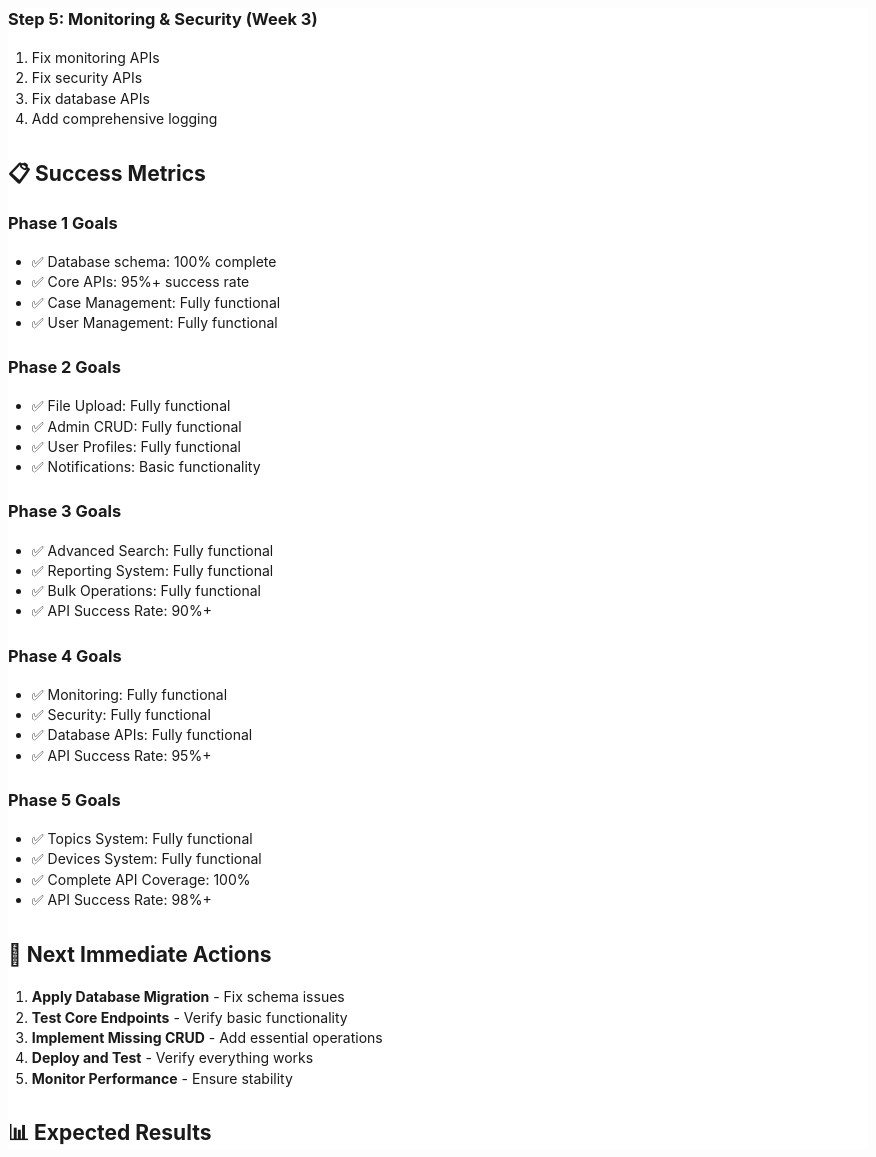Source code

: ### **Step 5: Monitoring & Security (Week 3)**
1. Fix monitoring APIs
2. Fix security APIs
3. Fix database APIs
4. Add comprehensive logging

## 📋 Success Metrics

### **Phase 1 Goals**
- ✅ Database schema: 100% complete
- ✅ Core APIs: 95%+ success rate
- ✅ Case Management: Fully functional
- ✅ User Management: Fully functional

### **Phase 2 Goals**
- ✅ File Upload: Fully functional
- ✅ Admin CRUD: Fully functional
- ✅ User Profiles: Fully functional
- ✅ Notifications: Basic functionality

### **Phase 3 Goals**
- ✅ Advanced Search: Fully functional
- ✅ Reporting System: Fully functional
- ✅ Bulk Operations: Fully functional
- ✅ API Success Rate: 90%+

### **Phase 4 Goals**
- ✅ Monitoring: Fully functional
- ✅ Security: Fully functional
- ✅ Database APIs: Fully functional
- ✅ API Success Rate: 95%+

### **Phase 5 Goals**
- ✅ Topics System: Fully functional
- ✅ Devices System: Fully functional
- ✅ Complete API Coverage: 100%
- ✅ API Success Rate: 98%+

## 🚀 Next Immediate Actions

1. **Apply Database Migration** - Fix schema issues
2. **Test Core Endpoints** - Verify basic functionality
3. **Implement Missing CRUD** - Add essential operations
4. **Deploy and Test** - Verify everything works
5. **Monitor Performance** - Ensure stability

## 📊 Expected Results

--

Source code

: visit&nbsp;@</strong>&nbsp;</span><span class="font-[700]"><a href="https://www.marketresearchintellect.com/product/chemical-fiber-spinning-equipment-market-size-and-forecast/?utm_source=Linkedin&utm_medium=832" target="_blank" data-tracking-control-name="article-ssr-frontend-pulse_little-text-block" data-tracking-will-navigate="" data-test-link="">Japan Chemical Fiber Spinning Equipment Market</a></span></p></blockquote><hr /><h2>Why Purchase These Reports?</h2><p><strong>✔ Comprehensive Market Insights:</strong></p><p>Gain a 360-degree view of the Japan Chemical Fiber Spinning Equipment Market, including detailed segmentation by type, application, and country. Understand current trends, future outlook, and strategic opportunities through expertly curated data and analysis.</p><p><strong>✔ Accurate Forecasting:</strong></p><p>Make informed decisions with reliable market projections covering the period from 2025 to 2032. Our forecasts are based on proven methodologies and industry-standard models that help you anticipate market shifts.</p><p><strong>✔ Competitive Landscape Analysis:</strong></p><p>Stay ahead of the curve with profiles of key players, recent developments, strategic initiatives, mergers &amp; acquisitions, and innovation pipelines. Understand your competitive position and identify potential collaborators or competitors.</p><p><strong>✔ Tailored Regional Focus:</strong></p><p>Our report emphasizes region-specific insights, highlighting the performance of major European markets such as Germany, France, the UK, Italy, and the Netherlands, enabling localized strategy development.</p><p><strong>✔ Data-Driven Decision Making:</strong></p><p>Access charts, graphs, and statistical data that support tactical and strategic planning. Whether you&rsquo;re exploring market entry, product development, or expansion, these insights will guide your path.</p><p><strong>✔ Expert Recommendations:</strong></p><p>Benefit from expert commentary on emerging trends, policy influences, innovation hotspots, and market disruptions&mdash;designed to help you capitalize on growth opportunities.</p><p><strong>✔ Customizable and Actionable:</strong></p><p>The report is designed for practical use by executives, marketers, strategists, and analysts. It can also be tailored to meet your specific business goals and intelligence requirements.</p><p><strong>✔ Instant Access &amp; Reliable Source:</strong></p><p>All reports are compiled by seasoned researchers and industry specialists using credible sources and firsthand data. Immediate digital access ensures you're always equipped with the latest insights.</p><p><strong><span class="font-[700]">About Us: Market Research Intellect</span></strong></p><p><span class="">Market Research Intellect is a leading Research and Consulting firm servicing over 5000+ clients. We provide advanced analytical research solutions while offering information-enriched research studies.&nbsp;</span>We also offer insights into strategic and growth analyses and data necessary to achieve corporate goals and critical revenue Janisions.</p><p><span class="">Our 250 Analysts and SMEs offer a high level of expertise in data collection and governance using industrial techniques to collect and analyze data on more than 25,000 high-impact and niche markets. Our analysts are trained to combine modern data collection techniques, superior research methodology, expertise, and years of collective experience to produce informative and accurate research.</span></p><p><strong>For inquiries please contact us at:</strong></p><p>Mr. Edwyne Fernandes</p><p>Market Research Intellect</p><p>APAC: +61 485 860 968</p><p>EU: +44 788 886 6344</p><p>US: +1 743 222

### Work instructions
Once the line with "### **Phase 1 Goals**" is found in the records above, print exactly that line and every line after it through the line with "- ✅ Advanced Search: Fully functional".

### Solution to the exercise
### **Phase 1 Goals**
- ✅ Database schema: 100% complete
- ✅ Core APIs: 95%+ success rate
- ✅ Case Management: Fully functional
- ✅ User Management: Fully functional

### **Phase 2 Goals**
- ✅ File Upload: Fully functional
- ✅ Admin CRUD: Fully functional
- ✅ User Profiles: Fully functional
- ✅ Notifications: Basic functionality

### **Phase 3 Goals**
- ✅ Advanced Search: Fully functional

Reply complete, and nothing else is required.